── The data

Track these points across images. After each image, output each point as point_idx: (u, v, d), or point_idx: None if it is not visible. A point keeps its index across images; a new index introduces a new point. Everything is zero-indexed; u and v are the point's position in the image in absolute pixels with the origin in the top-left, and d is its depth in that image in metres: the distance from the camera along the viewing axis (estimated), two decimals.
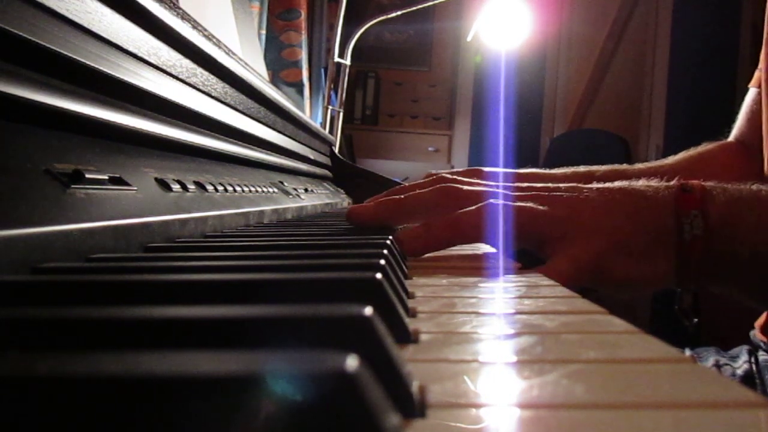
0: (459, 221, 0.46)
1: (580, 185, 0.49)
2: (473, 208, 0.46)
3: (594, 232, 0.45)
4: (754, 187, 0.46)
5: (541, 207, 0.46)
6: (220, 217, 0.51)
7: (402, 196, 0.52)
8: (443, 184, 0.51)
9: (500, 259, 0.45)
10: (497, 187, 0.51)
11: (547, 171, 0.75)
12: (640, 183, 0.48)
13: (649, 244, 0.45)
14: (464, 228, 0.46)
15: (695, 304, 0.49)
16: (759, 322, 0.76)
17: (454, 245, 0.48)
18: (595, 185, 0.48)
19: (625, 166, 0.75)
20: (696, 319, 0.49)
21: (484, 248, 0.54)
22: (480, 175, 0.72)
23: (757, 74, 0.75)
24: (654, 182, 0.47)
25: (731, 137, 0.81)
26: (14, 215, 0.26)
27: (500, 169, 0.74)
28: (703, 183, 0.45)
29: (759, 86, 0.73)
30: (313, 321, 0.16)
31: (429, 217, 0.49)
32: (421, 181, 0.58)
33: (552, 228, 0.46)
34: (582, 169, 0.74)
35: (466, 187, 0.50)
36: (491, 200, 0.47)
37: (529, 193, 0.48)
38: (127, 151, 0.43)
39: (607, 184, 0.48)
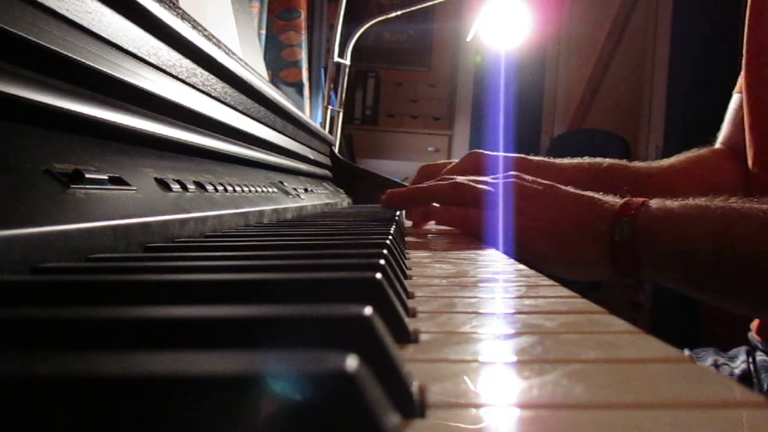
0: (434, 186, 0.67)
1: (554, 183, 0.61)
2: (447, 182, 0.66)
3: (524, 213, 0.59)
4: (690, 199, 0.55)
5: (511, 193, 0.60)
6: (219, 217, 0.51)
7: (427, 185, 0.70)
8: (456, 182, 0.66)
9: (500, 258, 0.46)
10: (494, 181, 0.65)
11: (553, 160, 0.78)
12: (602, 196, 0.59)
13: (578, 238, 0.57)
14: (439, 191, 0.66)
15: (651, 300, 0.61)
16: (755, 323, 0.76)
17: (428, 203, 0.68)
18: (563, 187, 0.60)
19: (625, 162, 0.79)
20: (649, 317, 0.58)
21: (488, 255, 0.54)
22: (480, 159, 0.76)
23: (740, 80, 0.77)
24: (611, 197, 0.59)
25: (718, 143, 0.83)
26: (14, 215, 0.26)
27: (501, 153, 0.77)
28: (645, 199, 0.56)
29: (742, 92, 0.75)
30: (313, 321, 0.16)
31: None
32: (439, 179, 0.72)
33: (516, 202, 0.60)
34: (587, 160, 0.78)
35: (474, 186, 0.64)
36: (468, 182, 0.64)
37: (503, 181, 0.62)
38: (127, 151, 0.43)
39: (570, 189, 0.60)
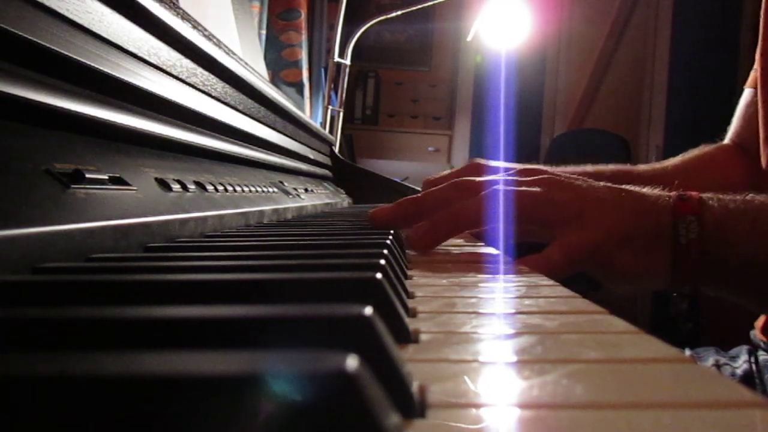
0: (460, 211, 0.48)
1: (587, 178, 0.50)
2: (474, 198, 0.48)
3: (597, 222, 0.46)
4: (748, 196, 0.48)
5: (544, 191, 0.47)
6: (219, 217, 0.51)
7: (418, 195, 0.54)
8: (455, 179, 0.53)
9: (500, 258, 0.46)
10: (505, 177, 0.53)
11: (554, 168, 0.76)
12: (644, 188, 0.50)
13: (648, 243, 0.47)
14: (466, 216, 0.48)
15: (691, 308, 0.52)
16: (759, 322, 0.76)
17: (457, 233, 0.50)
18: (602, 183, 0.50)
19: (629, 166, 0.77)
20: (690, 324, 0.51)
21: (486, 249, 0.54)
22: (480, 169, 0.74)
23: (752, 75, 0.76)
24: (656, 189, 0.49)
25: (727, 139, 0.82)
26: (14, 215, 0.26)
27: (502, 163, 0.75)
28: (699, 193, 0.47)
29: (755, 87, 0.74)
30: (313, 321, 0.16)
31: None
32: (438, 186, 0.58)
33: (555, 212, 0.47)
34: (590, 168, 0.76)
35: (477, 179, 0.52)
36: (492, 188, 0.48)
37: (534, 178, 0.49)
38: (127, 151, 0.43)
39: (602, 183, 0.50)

────
── The data

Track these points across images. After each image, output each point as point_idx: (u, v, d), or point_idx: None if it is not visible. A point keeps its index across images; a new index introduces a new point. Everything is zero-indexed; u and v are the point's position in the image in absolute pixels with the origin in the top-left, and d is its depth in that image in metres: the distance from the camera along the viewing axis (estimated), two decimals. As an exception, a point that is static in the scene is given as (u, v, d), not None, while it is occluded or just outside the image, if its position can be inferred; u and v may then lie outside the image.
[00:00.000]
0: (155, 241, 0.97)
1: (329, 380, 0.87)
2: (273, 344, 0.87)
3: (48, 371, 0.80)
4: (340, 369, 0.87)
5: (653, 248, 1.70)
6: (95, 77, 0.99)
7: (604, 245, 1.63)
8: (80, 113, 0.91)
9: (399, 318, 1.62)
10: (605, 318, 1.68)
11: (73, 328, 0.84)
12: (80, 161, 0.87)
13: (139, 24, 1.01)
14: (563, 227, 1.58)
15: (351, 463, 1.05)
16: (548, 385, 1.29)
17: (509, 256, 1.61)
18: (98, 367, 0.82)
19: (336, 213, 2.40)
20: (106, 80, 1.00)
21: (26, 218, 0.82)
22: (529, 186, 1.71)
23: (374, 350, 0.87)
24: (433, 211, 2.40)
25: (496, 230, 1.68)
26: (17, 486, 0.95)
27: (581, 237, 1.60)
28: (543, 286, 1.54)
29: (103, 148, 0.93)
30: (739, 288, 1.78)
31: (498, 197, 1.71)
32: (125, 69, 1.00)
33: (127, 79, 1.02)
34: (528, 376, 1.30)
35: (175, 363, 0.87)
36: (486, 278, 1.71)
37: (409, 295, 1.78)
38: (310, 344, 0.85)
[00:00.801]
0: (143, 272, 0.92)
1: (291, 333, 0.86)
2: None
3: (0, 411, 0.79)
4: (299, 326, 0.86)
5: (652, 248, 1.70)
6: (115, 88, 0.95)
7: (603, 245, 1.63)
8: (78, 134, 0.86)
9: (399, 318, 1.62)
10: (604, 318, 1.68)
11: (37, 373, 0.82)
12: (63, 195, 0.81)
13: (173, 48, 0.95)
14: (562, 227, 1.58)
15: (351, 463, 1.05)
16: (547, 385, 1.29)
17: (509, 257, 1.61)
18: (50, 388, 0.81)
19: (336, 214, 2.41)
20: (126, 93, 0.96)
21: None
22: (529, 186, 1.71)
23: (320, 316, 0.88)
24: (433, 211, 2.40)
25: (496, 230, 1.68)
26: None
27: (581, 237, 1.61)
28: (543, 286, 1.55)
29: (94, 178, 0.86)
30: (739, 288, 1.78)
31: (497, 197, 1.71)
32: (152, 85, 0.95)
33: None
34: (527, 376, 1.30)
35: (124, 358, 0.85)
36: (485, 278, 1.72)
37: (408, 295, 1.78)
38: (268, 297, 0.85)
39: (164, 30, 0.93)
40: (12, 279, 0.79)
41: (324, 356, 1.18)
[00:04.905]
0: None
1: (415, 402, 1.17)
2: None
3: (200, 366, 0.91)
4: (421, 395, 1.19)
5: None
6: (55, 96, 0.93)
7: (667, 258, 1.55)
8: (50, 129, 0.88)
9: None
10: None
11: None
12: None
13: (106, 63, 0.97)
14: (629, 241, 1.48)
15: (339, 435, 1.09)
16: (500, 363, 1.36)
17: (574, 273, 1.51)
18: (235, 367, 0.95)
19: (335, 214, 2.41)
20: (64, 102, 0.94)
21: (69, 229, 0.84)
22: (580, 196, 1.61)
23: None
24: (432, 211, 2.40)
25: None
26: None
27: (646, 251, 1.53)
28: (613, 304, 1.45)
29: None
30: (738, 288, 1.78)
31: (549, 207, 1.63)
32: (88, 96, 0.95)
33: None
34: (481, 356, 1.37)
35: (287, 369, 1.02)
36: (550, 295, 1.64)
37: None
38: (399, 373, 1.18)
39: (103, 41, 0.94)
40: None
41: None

────
── The data

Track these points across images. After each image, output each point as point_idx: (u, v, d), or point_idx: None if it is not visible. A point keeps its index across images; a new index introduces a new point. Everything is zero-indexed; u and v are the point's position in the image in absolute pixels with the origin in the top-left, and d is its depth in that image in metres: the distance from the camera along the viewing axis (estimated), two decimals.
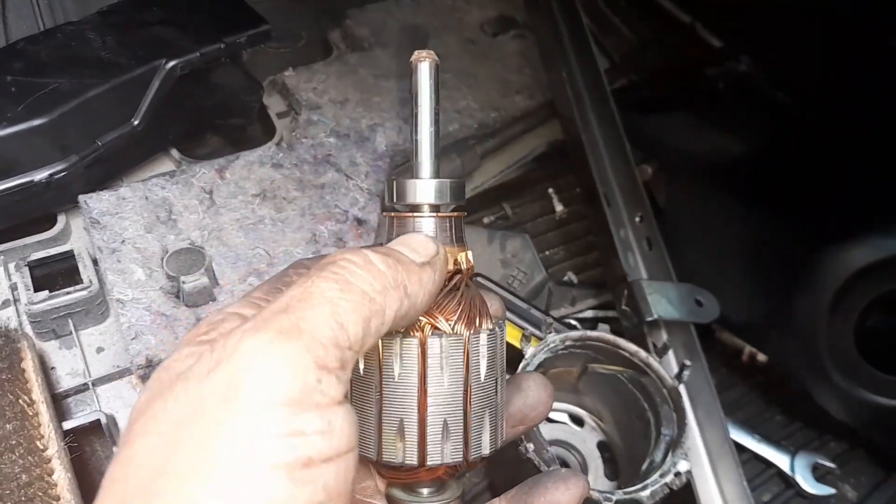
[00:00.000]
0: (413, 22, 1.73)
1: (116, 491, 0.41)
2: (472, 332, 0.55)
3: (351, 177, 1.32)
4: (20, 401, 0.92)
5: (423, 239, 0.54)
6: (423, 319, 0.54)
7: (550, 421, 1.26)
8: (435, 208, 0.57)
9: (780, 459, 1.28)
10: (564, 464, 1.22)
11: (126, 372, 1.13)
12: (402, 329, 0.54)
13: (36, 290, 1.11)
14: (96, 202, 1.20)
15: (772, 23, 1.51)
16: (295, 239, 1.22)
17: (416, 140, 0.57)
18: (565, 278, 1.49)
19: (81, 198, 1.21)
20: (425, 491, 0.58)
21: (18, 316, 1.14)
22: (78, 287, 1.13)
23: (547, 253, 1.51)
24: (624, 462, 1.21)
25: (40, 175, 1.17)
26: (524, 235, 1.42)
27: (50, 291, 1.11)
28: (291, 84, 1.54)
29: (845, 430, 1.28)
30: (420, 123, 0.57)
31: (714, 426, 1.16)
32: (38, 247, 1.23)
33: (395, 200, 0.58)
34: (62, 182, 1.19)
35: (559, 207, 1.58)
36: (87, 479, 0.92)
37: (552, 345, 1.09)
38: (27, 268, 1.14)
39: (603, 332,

────

→ **What is expected**: With the line that has "17: (509, 256, 1.61)" as the first and the line that has "32: (125, 69, 1.00)" as the last, repeat exactly that run of lines above and no more.

→ **Result for this exercise**:
17: (509, 256, 1.61)
18: (98, 367, 0.82)
19: (336, 213, 2.40)
20: (106, 80, 1.00)
21: (26, 218, 0.82)
22: (529, 186, 1.71)
23: (374, 350, 0.87)
24: (433, 211, 2.40)
25: (496, 230, 1.68)
26: (17, 486, 0.95)
27: (581, 237, 1.60)
28: (543, 286, 1.54)
29: (103, 148, 0.93)
30: (739, 288, 1.78)
31: (498, 197, 1.71)
32: (125, 69, 1.00)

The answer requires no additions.